PROMPT: Go through the records and report each line holding the string "this".

[Stored data entries]
* * * * * * *
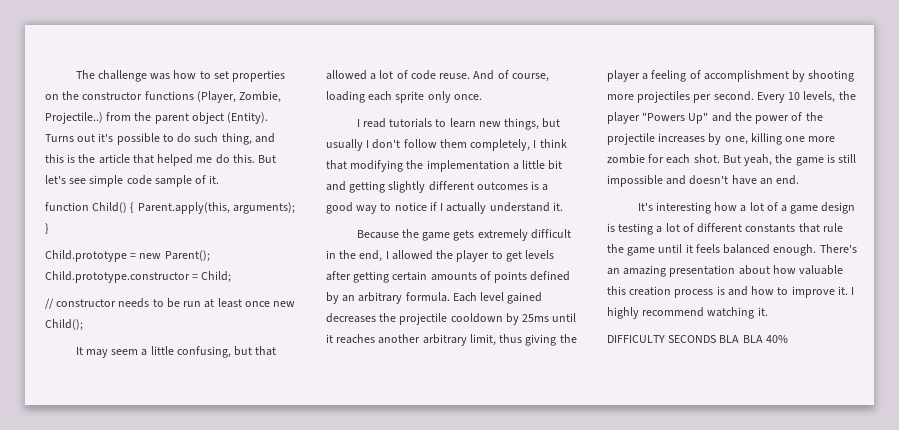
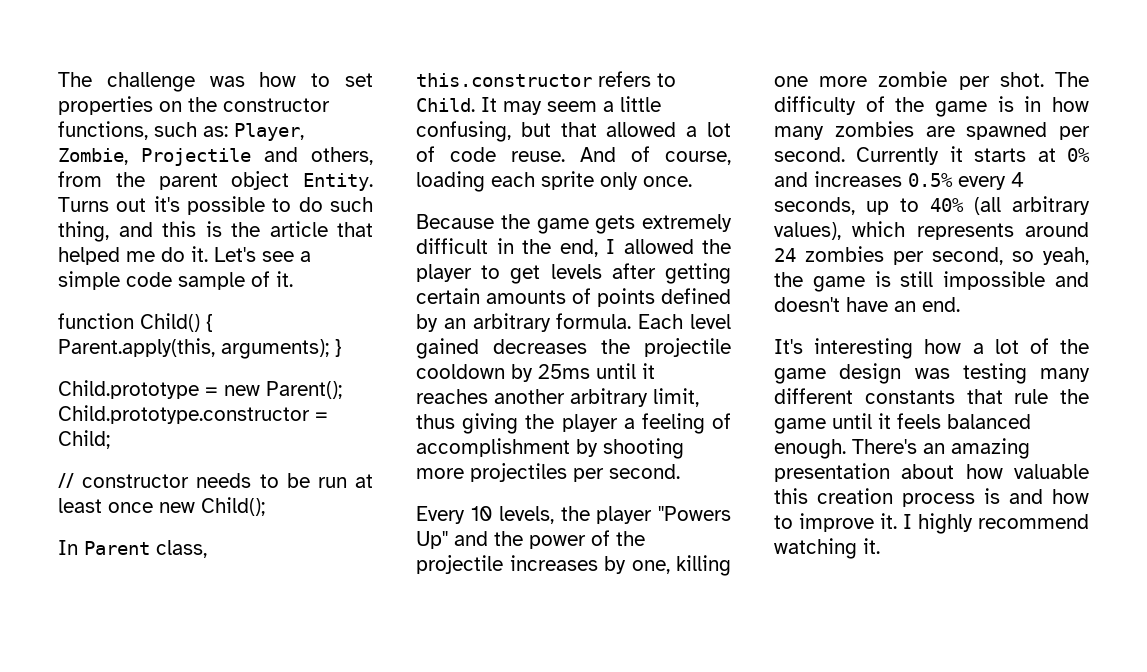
[144,91,282,103] [45,112,103,124] functions (Player, Zombie, Projectile..) -> [58,121,304,141] [58,147,373,166] functions, such as: Player, Zombie, Projectile and others,
[227,112,269,124] (Entity). -> [303,173,373,191] Entity.
[232,154,277,163] [45,175,87,184] this. But let's see -> [191,246,311,262] it. Let's see a
(83, 325) none -> [58,540,207,558] [416,71,676,87] [416,98,475,112] In Parent class, this.constructor refers to Child.
[356,118,561,130] [326,139,567,151] [326,160,563,172] [326,181,549,193] [326,202,563,214] // I read tutorials to learn new things, but usually I don't follow them completely, I think that modifying the implementation a little bit and getting slightly different outcomes is a good way to notice if I actually understand it. -> (692, 181) none
(754, 96) none -> (680, 471) //
[648,154,741,164] for each shot. But -> [958,72,1089,90] [774,96,1089,117] [774,121,1090,140] [774,146,1090,165] [774,171,1024,190] [774,196,1090,215] [774,221,1089,240] [774,246,1034,265] per shot. The difficulty of the game is in how many zombies are spawned per second. Currently it starts at 0% and increases 0.5% every 4 seconds, up to 40% (all arbitrary values), which represents around 24 zombies per second, so
[780,205,787,212] a -> [1060,339,1089,354] the
[607,223,694,235] is testing a lot of -> [914,363,1090,384] was testing many
[607,335,788,343] // DIFFICULTY SECONDS BLA BLA 40% -> (880, 546) none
* * * * * * *
ANSWER SECTION:
[232,154,277,163] [45,175,87,184] this. But let's see -> [191,246,311,262] it. Let's see a
(83, 325) none -> [58,540,207,558] [416,71,676,87] [416,98,475,112] In Parent class, this.constructor refers to Child.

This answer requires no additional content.